Furthermore, the assumption of an ongoing pharma growth surplus must be explored more in detail, as our results show that spending trends in the area of high-cost therapies have the greatest leverage effect regarding future drug spending. Indeed, Newhouse [27] identified medical-technological progress as the main cause of past increases in healthcare spending, and many studies confirm that health spending in OECD countries is higher than GDP growth [47, 48]. An overview of possible reasons for this phenomenon can be found in Chernew and Newhouse [49]. Meijer et al. [50] find the same phenomenon for pharmaceutical spending in the Netherlands. And in line with our findings, they show that the high-cost cases treated with high-priced innovative medicines are the main drivers of the disproportionate increase in drug spending. Schlander et al. [51] find evidence of rising research and development costs for new pharmaceuticals and particularly high development costs for oncology drugs, which could contribute to this development. Other studies also show that the amount of cost-increasing innovations strongly varies between different diseases [29, 52]. In turn, these are expected to develop very differently within demographic change [53, 54]. Thus, future pharmaceutical spending will be influenced by several factors whose interaction should be explored in more detail.

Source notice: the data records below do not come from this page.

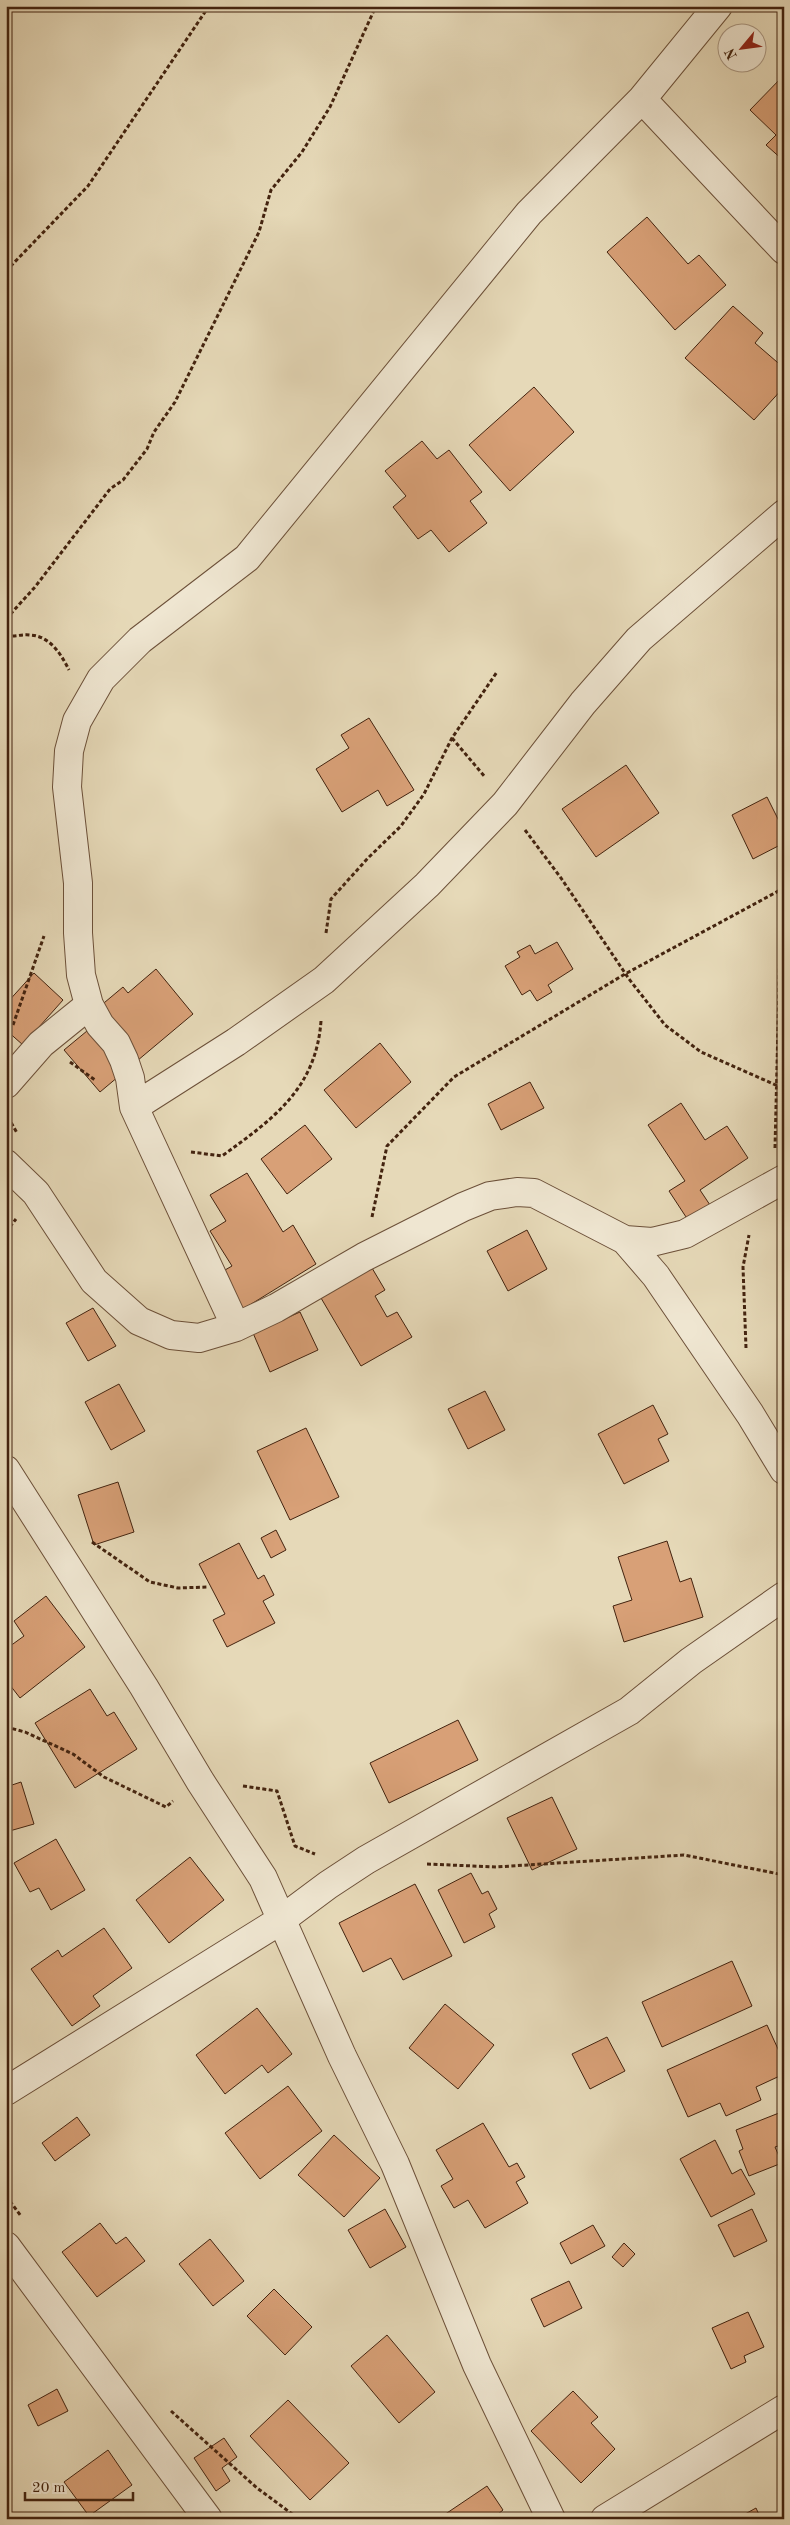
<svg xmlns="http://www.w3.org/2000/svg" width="790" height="2525" viewBox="0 0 790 2525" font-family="'Old Standard TT',serif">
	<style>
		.building { fill: #d8a077; stroke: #43230f }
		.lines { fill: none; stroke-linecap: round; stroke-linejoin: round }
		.minor-casing { stroke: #6c5039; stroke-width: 30 }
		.path { stroke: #43230f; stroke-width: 3; stroke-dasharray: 4 2.5; stroke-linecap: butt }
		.minor { stroke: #efe6d1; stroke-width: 28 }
	</style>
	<rect width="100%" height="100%" fill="#e6d9b8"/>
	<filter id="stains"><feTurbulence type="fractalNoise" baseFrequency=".004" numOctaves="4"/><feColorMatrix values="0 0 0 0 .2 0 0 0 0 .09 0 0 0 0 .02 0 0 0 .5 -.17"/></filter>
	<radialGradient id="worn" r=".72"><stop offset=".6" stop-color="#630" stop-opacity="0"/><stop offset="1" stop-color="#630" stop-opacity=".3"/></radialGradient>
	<path class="building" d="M784,75V161L766,145L776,135L750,110Z
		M647,217L688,264L699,255L726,285L675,330L607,252Z
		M733,306L763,333L755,343L784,368V387L754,420L685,358Z
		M534,387L574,432L510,491L469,445Z
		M422,441L437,459L449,450L482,492L470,501L487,523L449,552L431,530L418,539L393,507L406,496L385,471Z
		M369,718L414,790L387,806L378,790L342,812L316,769L349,748L341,735Z
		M626,765L659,813L596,857L562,809Z
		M767,797L784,831V843L753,859L732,815Z
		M557,942L573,969L548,985L552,992L537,1001L530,990L522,995L505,966L520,957L517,952L530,945L535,954Z
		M156,969L193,1014L100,1092L64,1050L93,1026L86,1018L123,987L128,993Z
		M34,973L63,1000L23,1045L6,1030V1004Z
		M380,1043L411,1082L356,1128L324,1090Z
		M530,1082L544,1108L501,1130L488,1104Z
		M681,1103L705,1140L727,1126L748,1158L700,1190L710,1205L688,1220L669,1191L685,1181L648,1125Z
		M305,1125L332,1159L287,1194L261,1159Z
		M247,1173L283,1232L293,1225L316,1264L240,1311L218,1274L232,1266L210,1231L226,1221L210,1195Z
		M527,1230L547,1269L508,1291L487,1251Z
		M372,1268L385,1290L375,1296L387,1317L397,1312L412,1337L361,1366L321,1298Z
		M93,1308L116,1346L88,1361L66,1323Z
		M300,1312L318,1350L270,1372L253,1333Z
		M119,1384L145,1431L111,1450L85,1402Z
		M485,1391L505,1430L468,1449L448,1409Z
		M653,1405L668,1434L658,1439L669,1461L624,1484L598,1434Z
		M306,1428L339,1497L290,1520L257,1451Z
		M118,1482L134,1532L94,1545L78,1495Z
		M276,1530L286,1550L271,1558L261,1538Z
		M667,1541L680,1582L691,1578L703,1617L624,1642L613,1606L632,1600L618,1557Z
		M239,1543L258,1579L264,1575L274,1595L263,1601L275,1623L227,1647L213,1620L225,1614L199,1564Z
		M46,1596L85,1647L20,1698L6,1680V1649L24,1636L14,1621Z
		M90,1689L107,1716L114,1712L137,1749L75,1788L35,1723Z
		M458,1720L478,1760L389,1803L370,1763Z
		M21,1782L34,1824L6,1832V1787Z
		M552,1797L577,1849L532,1870L507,1818Z
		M56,1839L85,1890L51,1910L39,1888L30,1892L14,1863Z
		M190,1857L224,1900L169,1943L136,1900Z
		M471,1873L482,1894L488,1891L497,1909L489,1914L495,1927L464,1943L438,1890Z
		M415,1884L452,1956L403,1980L391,1958L363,1972L339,1923Z
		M104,1928L132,1968L93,1996L100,2006L72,2026L31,1969L58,1950L62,1957Z
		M732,1961L752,2006L662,2047L642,2002Z
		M445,2004L494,2045L458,2089L409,2048Z
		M257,2008L292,2054L268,2073L262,2065L225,2094L196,2055Z
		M767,2025L784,2062V2074L756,2087L761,2100L726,2116L720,2103L688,2117L667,2070Z
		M607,2037L625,2071L590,2089L572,2054Z
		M288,2086L322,2131L260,2179L225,2133Z
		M784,2111V2144L775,2147L782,2163L749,2176L739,2151L743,2149L736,2130Z
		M77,2117L90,2135L55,2161L42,2143Z
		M483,2123L509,2167L517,2163L525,2177L516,2182L528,2203L485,2228L468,2200L454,2208L441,2186L453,2179L436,2150Z
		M334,2135L380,2178L344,2217L298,2175Z
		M715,2140L732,2174L741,2169L755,2194L711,2217L680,2159Z
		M385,2209L406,2247L370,2268L348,2230Z
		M752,2209L767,2241L734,2257L718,2225Z
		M100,2223L116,2244L126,2237L145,2261L97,2297L62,2252Z
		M593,2225L605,2246L571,2264L560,2243Z
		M210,2239L244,2281L213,2306L179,2264Z
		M624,2243L635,2254L623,2267L612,2257Z
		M569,2281L582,2308L544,2327L531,2299Z
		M274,2289L312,2327L285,2355L247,2316Z
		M748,2312L764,2347L744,2356L746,2362L731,2369L712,2328Z
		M387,2335L435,2392L399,2423L351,2366Z
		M57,2389L68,2411L38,2426L28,2405Z
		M573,2391L598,2417L591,2423L615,2449L581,2483L531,2431Z
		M288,2400L349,2463L310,2500L250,2436Z
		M224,2438L237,2457L222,2468L230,2481L216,2491L194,2458Z
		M108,2450L132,2485L89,2516L64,2482Z
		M487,2486L503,2510L492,2519H438Z
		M756,2508L761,2519H736Z"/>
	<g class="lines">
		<defs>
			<path id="minor" d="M642,99L718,6
				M6,1084L41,1044L89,1005
				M134,1107L130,1078L124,1060L116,1043L100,1025L89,1005L81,975L78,933V883L67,787L69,751L77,721L101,679L140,640L247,558L529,213L642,99L784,250
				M6,1164L36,1193L94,1281L139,1321L171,1335L199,1338L236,1327L276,1308L364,1257L463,1207L490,1196L517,1192L534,1193L625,1240L656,1276L750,1414L784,1470
				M625,1240L652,1242L685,1234L784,1179
				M236,1327L134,1107L236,1042L324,980L427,885L505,804L583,703L639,639L784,514
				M6,1470L144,1687L200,1781L263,1878L342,2056L395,2164L477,2365L551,2519
				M6,2091L281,1920L328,1885L366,1860L629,1711L691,1661L784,1596
				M6,2246L208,2519
				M605,2519L784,2409"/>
		</defs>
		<use href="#minor" class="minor-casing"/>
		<path class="path" d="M6,271L88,186L209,6
			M6,619L35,587L110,489L123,480L147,449L154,432L175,402L259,232L271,190L302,152L330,107L376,6
			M6,636C14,637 22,634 30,635C50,636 61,654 69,670
			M452,738L485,777
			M525,830L561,878L629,979L665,1025L701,1052L778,1086L784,1094
			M326,933L331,899L368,858L401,826L424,794L452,738L497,672
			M13,1025L44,936
			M70,1062L95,1080
			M8,1117L17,1133
			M775,1148L781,903L784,897
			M191,1152L222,1156C273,1119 316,1089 321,1021
			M372,1217L387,1146L454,1077L625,974L784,888
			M6,1232L16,1219
			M746,1348L743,1267L749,1235
			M92,1542L150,1582L178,1588L208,1587
			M6,1727L25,1732L73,1754L104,1777L166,1807L173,1801
			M243,1786L277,1791L295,1846L315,1854
			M427,1864L496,1867L684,1855L784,1875
			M6,2196L21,2216
			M171,2411L257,2488L299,2519"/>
		<use href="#minor" class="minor"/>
	</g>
	<rect width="790" height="2525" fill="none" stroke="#e6d9b8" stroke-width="25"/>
	<rect x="8" y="8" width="775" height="2510" fill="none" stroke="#43230f" stroke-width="2.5"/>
	<rect x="12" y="12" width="765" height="2500" fill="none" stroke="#43230f"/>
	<g transform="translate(742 48) rotate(241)"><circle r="24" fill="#efe6d1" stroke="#aa9883"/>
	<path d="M0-4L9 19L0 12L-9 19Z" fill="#8f2418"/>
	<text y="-8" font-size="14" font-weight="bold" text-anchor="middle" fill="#43230f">N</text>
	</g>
	<path d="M25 2492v8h108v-8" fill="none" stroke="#43230f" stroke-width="2.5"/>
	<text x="32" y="2492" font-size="15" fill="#43230f" stroke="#efe6d1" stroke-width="4" paint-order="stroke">20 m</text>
	<rect width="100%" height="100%" filter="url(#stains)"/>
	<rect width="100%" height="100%" fill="url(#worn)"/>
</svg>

Despite the abovementioned limitations, we can derive the following implications from our results. First, our analysis shows that the choice of projection model significantly impacts the forecast results. Even if the widely discussed mortality costs are considered, status quo projections may not adequately reflect the clear socioeconomic differences of certain population groups. This leads to the second key point: Future drug expenditures depend significantly on the life expectancy and expenditure development of a specific population group, namely the high-cost cases. Therefore, additional research is needed on which population groups are really driving the current increase in life expectancy to better forecast future drug spending. Especially since a benefit in longevity in the high-risk groups is associated with enormous financial costs.

Whether the high level of spending on high-risk patients, especially in the field of oncology [29, 51], leads to the intended goals should be monitored more closely. In particular, the average gain in life expectancy determined in clinical trials should continue to be assessed after approval under real-life conditions. Especially because the high-cost groups drive the identified excessive growth in drug spending, which, if continued, would have an even greater impact on future spending than rising life expectancy. These observed over-proportional drug spending growth rates, also identified in other studies [55], are influenced not only by the upcoming amount of innovations and new therapies but also by the pricing policies of the German SHI. Thus, policymakers should question the current less restrictive requirements for the evaluation and reimbursement of orphan drugs in Germany to ensure the sustainability of the German healthcare system.Footnote 6 However, this is not a specific German problem as the main driver of prices for orphan drugs are European prices derived from healthcare systems, which have not introduced specific incentives for orphan drugs like Germany [11].

5 Conclusion

When forecasting pharmaceutical spending in the medium and long term, particular focus should be placed on the small group of high-cost patients responsible for a large share of drug expenditures. If the current spending growth on high-cost therapies continues, the German SHI must prepare itself for a significant increase in pharmaceutical spending. Policymakers should address this with adequate pricing policies in the orphan drug segment, also at the European level, and increased monitoring under real-life conditions regarding the impact of these therapies on life expectancy and quality of life.